Tronox sued Anadarko and Kerr-McGee in 2009, during its bankruptcy, to recover environmental liabilities that the chemical maker claimed Anadarko dumped on it through a 2006 spinoff. U.S. government agencies also sued.
A trust created when Tronox exited bankruptcy in February is now pursuing the lawsuit. The U.S. will get 88 percent of whatever is won in the lawsuit and tort claimants will get the remainder, according to court papers.
May 15 Trial
The case is set to go to trial May 15. Gropper said Nov. 29 that the parties should mediate the dispute.
Anadarko said in court papers that the plaintiffs shouldn’t be able to profit from a recovery, and redacted their pleadings to hide their estimates of how much the trust had allegedly overstated its claim.
“They admit to you they’re seeking over $15.5 billion,” Lydia Protopapas, a lawyer for Anadarko, told Gropper Nov. 29. “That’s a windfall.”
Kerr-McGee transferred about 2,800 polluted sites and liability for 70 years’ worth of pollution to Oklahoma City-based Tronox after moving its most valuable oil and gas assets to a new company that Anadarko acquired in 2006 for $18 billion, Tronox said in its 2009 lawsuit.
Tronox has called the transactions a two-step fraud and is seeking the full value of assets it says were fraudulently transferred into Anadarko. Anadarko had sought to limit their claim to what environmental and tort creditors were owed, which it says was close to $1.5 billion in 2005.
Measure of Damages
Gropper said in his ruling that the appropriate measure of damages should be determined after trial, and can’t be limited only by the amount of fraudulently transferred property.
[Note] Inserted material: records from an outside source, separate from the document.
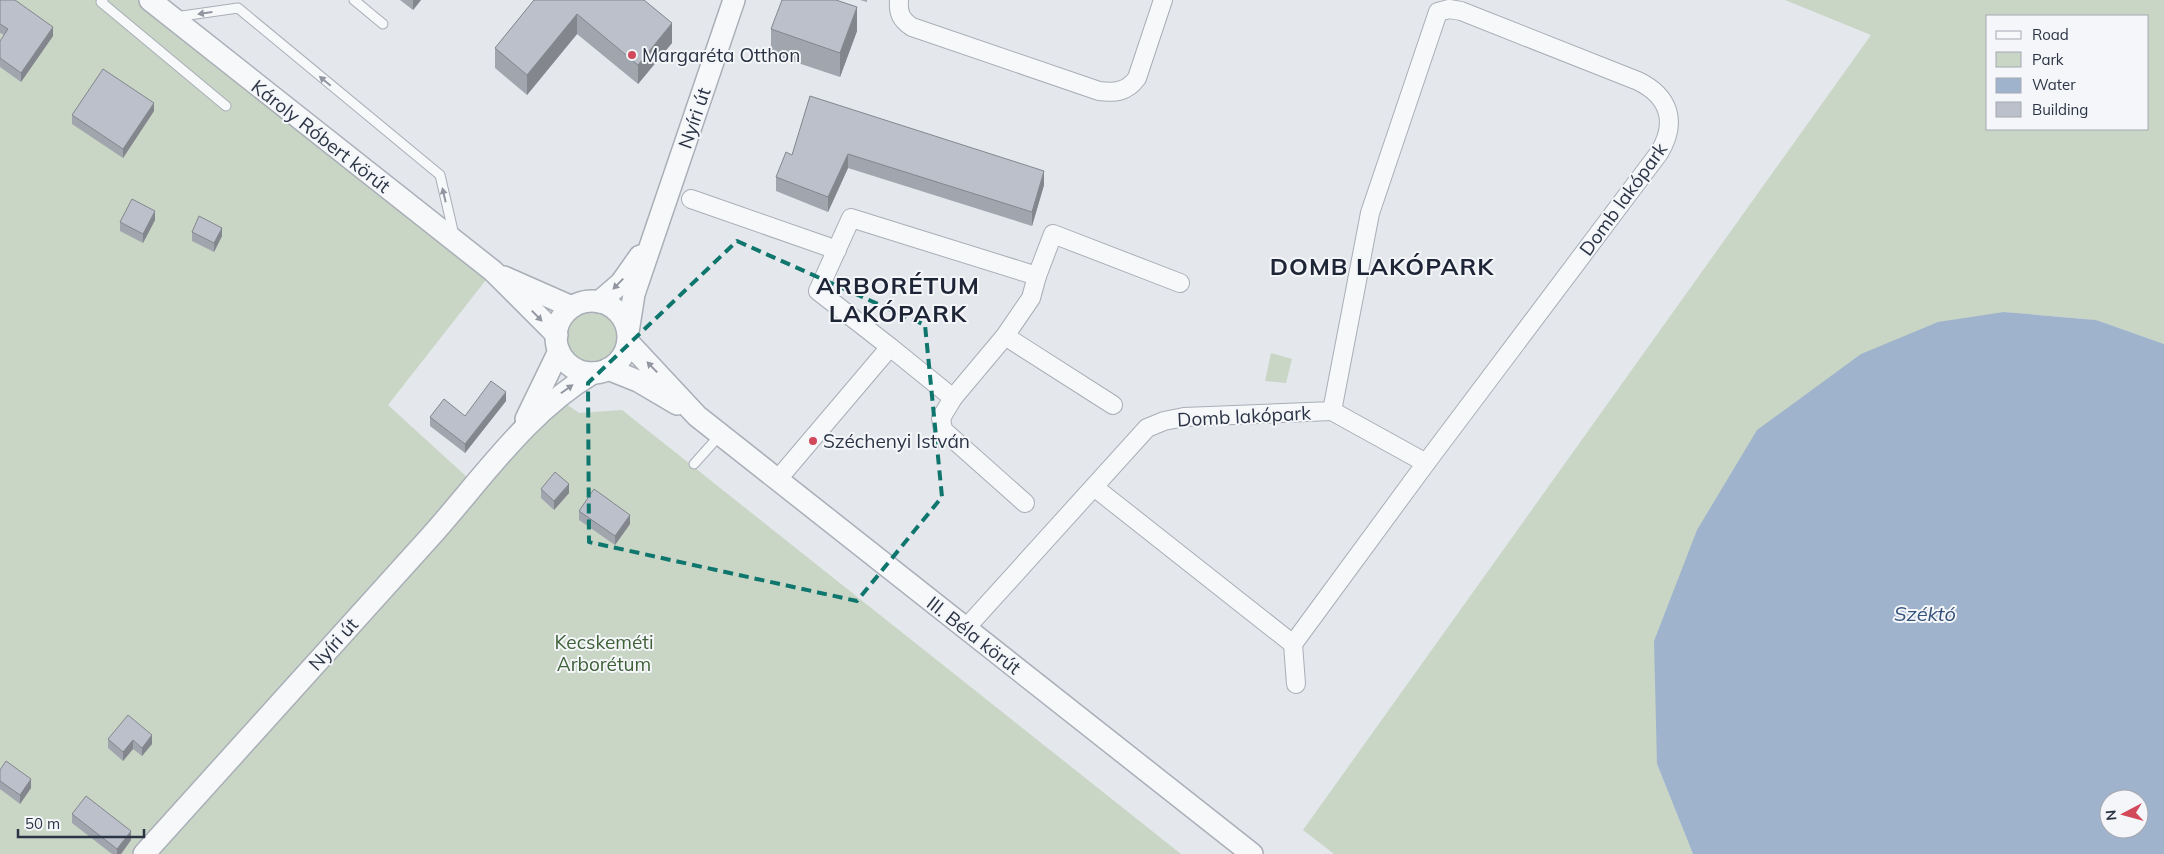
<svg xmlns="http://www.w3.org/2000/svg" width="2164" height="854" viewBox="0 0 2164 854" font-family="Mulish,sans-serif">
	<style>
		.green { fill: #c9d6c5; fill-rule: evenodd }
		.water { fill: #9fb4cc; fill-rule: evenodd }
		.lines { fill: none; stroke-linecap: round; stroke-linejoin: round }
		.service-casing { stroke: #a9aeb7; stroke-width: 11 }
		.minor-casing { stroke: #a9aeb7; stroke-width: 20 }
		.tertiary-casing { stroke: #a9aeb7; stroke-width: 24 }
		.service { stroke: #f7f8fa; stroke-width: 9 }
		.minor { stroke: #f7f8fa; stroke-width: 18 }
		.tertiary { stroke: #f7f8fa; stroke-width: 21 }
		.wall { fill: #a1a5ae }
		.shaded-wall { fill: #83868d }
		.building { fill: #bbc0ca; stroke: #83868d }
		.oneway { fill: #9196a0 }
		.marked { fill: none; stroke: #0f766e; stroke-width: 4; stroke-dasharray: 10 6; stroke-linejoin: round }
		.poi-dot { fill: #d1495b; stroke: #f4f6f9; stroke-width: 2 }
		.labels { text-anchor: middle; stroke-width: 4; stroke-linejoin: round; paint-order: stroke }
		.poi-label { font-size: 19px; fill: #2b3445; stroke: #f4f6f9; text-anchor: start }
		.street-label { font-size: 19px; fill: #2b3445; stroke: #f4f6f9 }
		.park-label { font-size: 19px; fill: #3f6138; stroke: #f4f6f9 }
		.water-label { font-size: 20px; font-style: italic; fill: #34527a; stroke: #f4f6f9 }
		.district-label { font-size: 24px; font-weight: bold; letter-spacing: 1px; fill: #1d2536; stroke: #f4f6f9 }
	</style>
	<rect width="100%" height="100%" fill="#e4e7ec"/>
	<g class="green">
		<polygon points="0,0 150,0 493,271 388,405 479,488 562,401 579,413 622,410 1181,854 0,854"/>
		<path d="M1785,0H2164V344L2095,320L2004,312L1657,764L1693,854H1334L1303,830L1871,35ZM1988,16H2148V129H1988Z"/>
		<circle cx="592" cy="338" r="27"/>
		<polygon points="1271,353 1292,359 1286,383 1265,381"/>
	</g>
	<path class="water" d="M2004,312L2096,320L2164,344V854H1693L1657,764L1654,641L1697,530L1757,430L1861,354L1938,322ZM2109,799H2139V829H2109Z"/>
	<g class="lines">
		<g class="service-casing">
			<g id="service">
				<polyline points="103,0 101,2 226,106"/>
				<polyline points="354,0 383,24"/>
				<polyline points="175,17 238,8 440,175 454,235"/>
				<polyline points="694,464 720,435"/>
			</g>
		</g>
		<g class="minor-casing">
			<g id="minor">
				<path d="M899,0C898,13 901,20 912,27L1099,91C1115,93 1127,92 1137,78L1163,0"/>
				<polyline points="691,199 837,250"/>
				<polyline points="1037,276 1053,234 1180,283"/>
				<polyline points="1005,336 1113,405"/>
				<polyline points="953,398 941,418 943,430 1025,503"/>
				<polyline points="1332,411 1426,463"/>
				<polyline points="778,479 890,347 818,291 851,218 1037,276 1031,298 1005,336 953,398 890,347"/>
				<path d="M966,628L1147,428L1164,421L1184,417L1332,411L1370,213L1438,12L1449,9L1461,11L1638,81C1669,96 1678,122 1659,153L1426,463L1293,644L1094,487"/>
				<polyline points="1293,644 1296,684"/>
			</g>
		</g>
		<g class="tertiary-casing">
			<g id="tertiary">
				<polyline points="150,0 493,271 557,335"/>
				<polyline points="504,277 572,307"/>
				<circle cx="592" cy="337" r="36"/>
				<polyline points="599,302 621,283 640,256"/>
				<polyline points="628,332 634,294 734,0"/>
				<polyline points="628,342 697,416 1252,854"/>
				<polyline points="608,369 638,381 677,404"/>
				<polyline points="526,419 559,351"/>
				<path d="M144,854C240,748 335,642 431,536C482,479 526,413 593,373"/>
			</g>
		</g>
		<use href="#service" class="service"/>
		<use href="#minor" class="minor"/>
		<use href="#tertiary" class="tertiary"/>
	</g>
	<g class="wall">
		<polygon points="0,0 53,36 21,82 0,67 0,41 4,35 0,33"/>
		<polygon points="400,0 421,0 413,10"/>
		<polygon points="534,0 672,43 638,84 577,34 527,95 495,68 495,48"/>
		<polygon points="860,0 867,0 867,2"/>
		<polygon points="771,29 857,31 840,77 771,54"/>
		<polygon points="810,96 1044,185 1032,226 848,168 828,212 776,191 776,177 792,155"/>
		<polygon points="154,111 123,158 72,124 72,115"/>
		<polygon points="155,220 143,243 120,231 120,222"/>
		<polygon points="192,232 222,236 214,252 192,241"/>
		<polygon points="506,401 465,453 430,426 430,417 465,416"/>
		<polygon points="541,489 569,493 554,510 541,498"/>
		<polygon points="579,511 630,524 615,545 579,520"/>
		<polygon points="152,735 152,744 142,756 133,749 123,761 108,748 108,739"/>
		<polygon points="0,770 31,788 20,804 0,789"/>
		<polygon points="72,814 131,840 121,854 112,854 72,823"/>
	</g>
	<g class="shaded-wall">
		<polygon points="413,0 421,0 413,10"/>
		<polygon points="857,7 857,31 840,77 840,53"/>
		<polygon points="577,14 577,34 527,95 527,75"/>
		<polygon points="672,23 672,43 638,84 638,65"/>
		<polygon points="53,27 53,36 21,82 21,73"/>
		<polygon points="154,103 154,111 123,158 123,149"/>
		<polygon points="848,154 848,168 828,212 828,197"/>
		<polygon points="1044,171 1044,185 1032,226 1032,212"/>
		<polygon points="155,211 155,220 143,243 143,234"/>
		<polygon points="222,228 222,236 214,252 214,243"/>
		<polygon points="506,392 506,401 465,453 465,444"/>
		<polygon points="569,484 569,493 554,510 554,501"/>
		<polygon points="630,515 630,524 615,545 615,536"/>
		<polygon points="152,735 152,744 142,756 142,748"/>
		<polygon points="133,740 133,749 123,761 123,752"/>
		<polygon points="31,779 31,788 20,804 20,795"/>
		<polygon points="131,831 131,840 121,854 117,854 117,849"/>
	</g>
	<g class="building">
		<polygon points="0,0 15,0 53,27 21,73 0,58 0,41 8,29 0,24"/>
		<polygon points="534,0 644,0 672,23 638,65 577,14 527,75 495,48"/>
		<polygon points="782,0 836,0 857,7 840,53 771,29"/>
		<polygon points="103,69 154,103 123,149 72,115"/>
		<polygon points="810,96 1044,171 1032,212 848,154 828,197 776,177 786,152 792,155"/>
		<polygon points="132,199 155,211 143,234 120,222"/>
		<polygon points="199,216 222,228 214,243 192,232"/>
		<polygon points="491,381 506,392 465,444 430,417 444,399 465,416"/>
		<polygon points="555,472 569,484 554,501 541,489"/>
		<polygon points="594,489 630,515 615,536 579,511"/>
		<polygon points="128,715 152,735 142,748 133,740 123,752 108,739"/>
		<polygon points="6,761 31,779 20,795 0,781 0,770"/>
		<polygon points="86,796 131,831 117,849 72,814"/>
	</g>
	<defs><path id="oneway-solid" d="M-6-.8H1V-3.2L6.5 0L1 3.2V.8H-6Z" transform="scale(1.25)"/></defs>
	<g class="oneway">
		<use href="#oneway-solid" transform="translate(205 13) rotate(172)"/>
		<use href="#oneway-solid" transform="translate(325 81) rotate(-140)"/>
		<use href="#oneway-solid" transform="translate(444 195) rotate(-103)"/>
		<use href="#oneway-solid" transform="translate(618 284) rotate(134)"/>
		<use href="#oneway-solid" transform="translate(537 316) rotate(46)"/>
		<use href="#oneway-solid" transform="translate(652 367) rotate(-134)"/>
		<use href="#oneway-solid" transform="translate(567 389) rotate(-35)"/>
	</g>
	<path class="marked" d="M737,241L925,325L942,497L857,601L589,542L588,383Z"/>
	<g class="poi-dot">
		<circle cx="632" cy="55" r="5"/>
		<circle cx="813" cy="441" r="5"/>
	</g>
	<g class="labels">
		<g class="poi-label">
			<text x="642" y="62">Margaréta Otthon</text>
			<text x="823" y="448">Széchenyi István</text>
		</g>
		<g class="street-label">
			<text transform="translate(694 118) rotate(-71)" y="7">Nyíri út</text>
			<text transform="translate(321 136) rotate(38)" y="7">Károly Róbert körút</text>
			<text transform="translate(1623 199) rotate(-54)" y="7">Domb lakópark</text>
			<text transform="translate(1244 416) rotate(-3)" y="7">Domb lakópark</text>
			<text transform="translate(974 635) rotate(38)" y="7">III. Béla körút</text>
			<text transform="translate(333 644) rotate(-48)" y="7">Nyíri út</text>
		</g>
		<g class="park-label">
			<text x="604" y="649">Kecskeméti<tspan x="604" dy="22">Arborétum</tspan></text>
		</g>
		<g class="water-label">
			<text x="1925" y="621">Széktó</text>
		</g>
		<g class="district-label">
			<text x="1382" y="275">DOMB LAKÓPARK</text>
			<text x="898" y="294">ARBORÉTUM<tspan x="898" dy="28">LAKÓPARK</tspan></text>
		</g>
	</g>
	<rect x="1986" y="15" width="162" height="115" fill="#f4f6f9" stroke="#a4a8b1"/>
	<rect x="1996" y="31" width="25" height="8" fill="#f7f8fa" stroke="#a4a8b1"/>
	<text x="2032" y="40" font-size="15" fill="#2b3445">Road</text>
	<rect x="1996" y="52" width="25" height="15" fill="#c9d6c5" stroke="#a4a8b1"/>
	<text x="2032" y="65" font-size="15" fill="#2b3445">Park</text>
	<rect x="1996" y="78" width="25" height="15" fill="#9fb4cc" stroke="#a4a8b1"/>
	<text x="2032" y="90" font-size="15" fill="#2b3445">Water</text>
	<rect x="1996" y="102" width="25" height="15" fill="#bbc0ca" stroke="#a4a8b1"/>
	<text x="2032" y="115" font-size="15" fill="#2b3445">Building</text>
	<g transform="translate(2124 814) rotate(264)"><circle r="24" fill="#f4f6f9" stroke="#a4a8b1"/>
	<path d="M0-4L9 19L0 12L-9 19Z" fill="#d1495b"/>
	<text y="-8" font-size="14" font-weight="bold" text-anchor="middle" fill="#2b3445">N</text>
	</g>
	<path d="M18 829v8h126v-8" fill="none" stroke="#2b3445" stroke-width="2.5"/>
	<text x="25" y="829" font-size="15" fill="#2b3445" stroke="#f4f6f9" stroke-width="4" paint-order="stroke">50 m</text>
</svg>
David Zott, a lawyer for the trust, had said the estate and all its creditors, including environmental and tort claims, are entitled to recover money that was fraudulently transferred out of the estate.
“We’re entitled to avoid in entirety the fraudulently transferred oil and gas assets,” Zott told Gropper at the Nov. 29 hearing.
Proceeds from the lawsuit will go to the litigation trust which has taken on the case. The trust will distribute proceeds to the U.S. Environmental Protection Agency and other agencies. Lawyers for the U.S. have said the federal government and several states are involuntary creditors now dealing with pollution strewn across the country.
In a separate related lawsuit, Tronox shareholders sued Anadarko in July 2009, seeking unspecified damages over the same two transactions. They claim they were misled by company disclosures about the size of Kerr-McGee’s potential environmental liabilities.
The bankruptcy case is Tronox Inc., 09-10156, U.S. Bankruptcy Court, Southern District of New York (Manhattan).